Animal feed retailers, especially those that sell chaff, blame the rapid rise in price on the shortage of by-products they get from flour factories. They insist that the national shortage of wheat is the culprit behind the supply shortage and price inflation of the animal feed.

“Flour factories are not providing us with as much of their by-products as before,” says Zewdie Asmare, a chaff retailer.

The nation has been undergoing a severe wheat shortage for at least the past two years, which the government has tried to address by importing the cereal and distributing it in the market. Just this fiscal year, nearly two million tonnes of wheat have been imported. Despite this, delays in procurement and supply have meant that the wheat shortage persisted.

The consequences of this have not merely been felt on producers of food items such as bread but also dairy companies. This is not a matter that only creates a shortage in milk but milk products as well.

Milk processing companies have a minimum percentage value of fat content that they can accept, because they remove some of the fat to make other products like butter, cheese and yogurt. This is being disrupted at the moment.

“In recent years that minimum value has been pushed down to 2.6pc to 2.7pc to the point where we are forced to just pasteurise the milk without removing any of its fat content,” says Kebede of Lame Dairy, one of 40 milk processing companies in the country. “We are trying to encourage those who bring us milk with more fat content by paying more.”

Ethiopia was able to produce 3.8 billion litres of milk in the 2012/13 fiscal year. Half a decade later, a 7.9pc growth had been recorded.
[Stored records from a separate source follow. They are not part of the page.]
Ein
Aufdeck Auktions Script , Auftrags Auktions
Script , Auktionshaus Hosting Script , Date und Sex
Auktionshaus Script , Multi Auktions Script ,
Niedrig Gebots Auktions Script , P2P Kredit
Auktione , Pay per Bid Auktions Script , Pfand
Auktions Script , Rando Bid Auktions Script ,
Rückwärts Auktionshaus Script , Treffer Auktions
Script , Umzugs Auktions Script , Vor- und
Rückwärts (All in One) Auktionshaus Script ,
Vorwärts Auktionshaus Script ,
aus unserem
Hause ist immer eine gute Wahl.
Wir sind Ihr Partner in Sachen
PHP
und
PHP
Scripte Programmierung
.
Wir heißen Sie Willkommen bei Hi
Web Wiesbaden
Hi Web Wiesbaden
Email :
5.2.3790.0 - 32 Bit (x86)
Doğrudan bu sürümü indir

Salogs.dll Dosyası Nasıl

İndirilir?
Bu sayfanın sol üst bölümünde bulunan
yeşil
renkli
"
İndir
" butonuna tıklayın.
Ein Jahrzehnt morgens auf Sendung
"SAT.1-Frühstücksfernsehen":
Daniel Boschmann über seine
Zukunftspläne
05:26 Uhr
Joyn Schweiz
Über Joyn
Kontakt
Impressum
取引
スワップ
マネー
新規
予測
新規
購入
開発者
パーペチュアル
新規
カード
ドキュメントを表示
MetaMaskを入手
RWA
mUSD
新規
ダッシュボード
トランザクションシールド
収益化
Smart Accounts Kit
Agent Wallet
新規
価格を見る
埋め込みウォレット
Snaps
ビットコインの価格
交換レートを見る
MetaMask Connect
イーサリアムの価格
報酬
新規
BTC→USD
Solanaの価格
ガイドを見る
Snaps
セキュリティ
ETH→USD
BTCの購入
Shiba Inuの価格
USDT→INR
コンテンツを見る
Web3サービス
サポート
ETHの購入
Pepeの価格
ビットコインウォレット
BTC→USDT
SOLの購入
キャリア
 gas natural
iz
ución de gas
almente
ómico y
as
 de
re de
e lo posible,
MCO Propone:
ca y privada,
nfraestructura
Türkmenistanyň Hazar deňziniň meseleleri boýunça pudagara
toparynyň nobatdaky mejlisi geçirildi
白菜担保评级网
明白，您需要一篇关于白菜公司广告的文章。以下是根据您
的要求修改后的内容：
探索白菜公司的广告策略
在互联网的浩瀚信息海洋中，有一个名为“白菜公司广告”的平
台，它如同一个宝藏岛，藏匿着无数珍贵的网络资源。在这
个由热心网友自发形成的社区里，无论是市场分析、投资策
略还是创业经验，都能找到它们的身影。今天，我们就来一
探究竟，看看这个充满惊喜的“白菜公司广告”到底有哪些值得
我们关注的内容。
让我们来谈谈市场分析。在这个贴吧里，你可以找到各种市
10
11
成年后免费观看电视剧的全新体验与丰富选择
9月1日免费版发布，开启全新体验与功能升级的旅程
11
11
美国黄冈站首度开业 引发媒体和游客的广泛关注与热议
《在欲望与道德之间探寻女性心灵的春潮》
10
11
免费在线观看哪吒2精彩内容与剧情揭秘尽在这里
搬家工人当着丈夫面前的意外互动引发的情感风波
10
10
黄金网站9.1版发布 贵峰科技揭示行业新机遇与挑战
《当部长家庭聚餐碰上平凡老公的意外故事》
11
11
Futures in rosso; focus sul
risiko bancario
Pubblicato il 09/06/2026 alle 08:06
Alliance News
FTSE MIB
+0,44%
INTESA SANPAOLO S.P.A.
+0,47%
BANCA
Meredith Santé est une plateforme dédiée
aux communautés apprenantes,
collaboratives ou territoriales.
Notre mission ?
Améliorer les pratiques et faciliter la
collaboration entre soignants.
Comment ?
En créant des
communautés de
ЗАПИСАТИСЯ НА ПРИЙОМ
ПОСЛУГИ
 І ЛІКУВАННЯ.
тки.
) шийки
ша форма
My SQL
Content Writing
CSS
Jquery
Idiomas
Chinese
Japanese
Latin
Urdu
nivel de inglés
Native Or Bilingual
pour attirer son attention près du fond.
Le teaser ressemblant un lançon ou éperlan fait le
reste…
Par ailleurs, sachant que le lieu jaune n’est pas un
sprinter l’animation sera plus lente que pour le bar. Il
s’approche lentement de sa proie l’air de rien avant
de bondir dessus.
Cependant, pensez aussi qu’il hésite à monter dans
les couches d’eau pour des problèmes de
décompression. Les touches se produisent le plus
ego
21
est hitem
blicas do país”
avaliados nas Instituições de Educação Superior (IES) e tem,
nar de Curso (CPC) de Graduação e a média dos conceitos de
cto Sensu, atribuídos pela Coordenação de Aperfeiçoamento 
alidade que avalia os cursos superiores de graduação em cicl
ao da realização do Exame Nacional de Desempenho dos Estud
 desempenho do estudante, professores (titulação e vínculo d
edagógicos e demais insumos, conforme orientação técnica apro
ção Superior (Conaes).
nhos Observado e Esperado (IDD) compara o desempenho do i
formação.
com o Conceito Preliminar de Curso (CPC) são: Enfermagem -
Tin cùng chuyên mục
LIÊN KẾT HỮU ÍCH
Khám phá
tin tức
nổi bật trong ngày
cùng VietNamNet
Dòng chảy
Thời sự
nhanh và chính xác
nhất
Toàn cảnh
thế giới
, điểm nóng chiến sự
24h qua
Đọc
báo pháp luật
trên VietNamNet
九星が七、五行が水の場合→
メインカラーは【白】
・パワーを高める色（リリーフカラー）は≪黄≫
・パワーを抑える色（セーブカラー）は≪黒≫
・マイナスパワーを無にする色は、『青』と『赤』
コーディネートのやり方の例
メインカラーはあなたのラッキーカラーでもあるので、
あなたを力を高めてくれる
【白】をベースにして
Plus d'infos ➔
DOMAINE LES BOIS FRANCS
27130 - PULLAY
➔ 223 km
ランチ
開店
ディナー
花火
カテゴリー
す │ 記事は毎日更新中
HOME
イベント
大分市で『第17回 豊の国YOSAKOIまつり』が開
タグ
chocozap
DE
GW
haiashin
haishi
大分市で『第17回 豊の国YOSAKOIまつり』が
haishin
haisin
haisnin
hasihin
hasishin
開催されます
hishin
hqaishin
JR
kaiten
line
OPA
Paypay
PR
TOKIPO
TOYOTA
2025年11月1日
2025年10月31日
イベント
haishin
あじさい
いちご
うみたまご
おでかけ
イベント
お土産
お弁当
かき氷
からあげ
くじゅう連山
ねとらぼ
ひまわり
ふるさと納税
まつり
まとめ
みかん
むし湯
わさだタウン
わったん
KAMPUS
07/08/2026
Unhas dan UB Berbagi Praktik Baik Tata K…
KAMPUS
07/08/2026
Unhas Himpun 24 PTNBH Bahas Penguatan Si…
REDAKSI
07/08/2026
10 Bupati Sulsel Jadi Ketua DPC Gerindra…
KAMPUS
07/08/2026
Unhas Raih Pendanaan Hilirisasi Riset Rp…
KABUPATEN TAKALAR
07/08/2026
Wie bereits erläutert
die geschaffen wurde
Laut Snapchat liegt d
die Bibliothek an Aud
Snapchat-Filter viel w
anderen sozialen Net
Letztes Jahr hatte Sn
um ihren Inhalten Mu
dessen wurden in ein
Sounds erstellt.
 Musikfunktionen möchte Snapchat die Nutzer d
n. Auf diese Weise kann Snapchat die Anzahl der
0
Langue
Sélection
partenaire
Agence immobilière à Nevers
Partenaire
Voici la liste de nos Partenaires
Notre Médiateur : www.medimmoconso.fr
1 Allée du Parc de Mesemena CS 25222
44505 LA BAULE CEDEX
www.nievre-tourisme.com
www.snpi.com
Nonetheless, the number of milk processing companies has almost doubled in the past five years as the urban population, which wants more packaged foods like pasteurised milk, has been growing.

“Every time there is a dry season or some fasting season ends, the market is plagued with a shortage,” says Melaku Berihun, general manager of Sebeta Agro-Industry.

He recommends that the government control retailers that create artificial price hikes based on speculation and enforce the law on people that sell milk in the black market.”

“Ethiopia’s milk farming is not set up for commercial purposes, as it is carried out by smallholder farmers,” said Melaku. “The private sector needs to invest in large-scale commercial farms that can produce surplus amounts.”

Mohammed, on the other hand, suggests that Ethiopia work closely with countries such as Israel, which has one of the most productive cow breeds in the world, to get more out of its huge potential.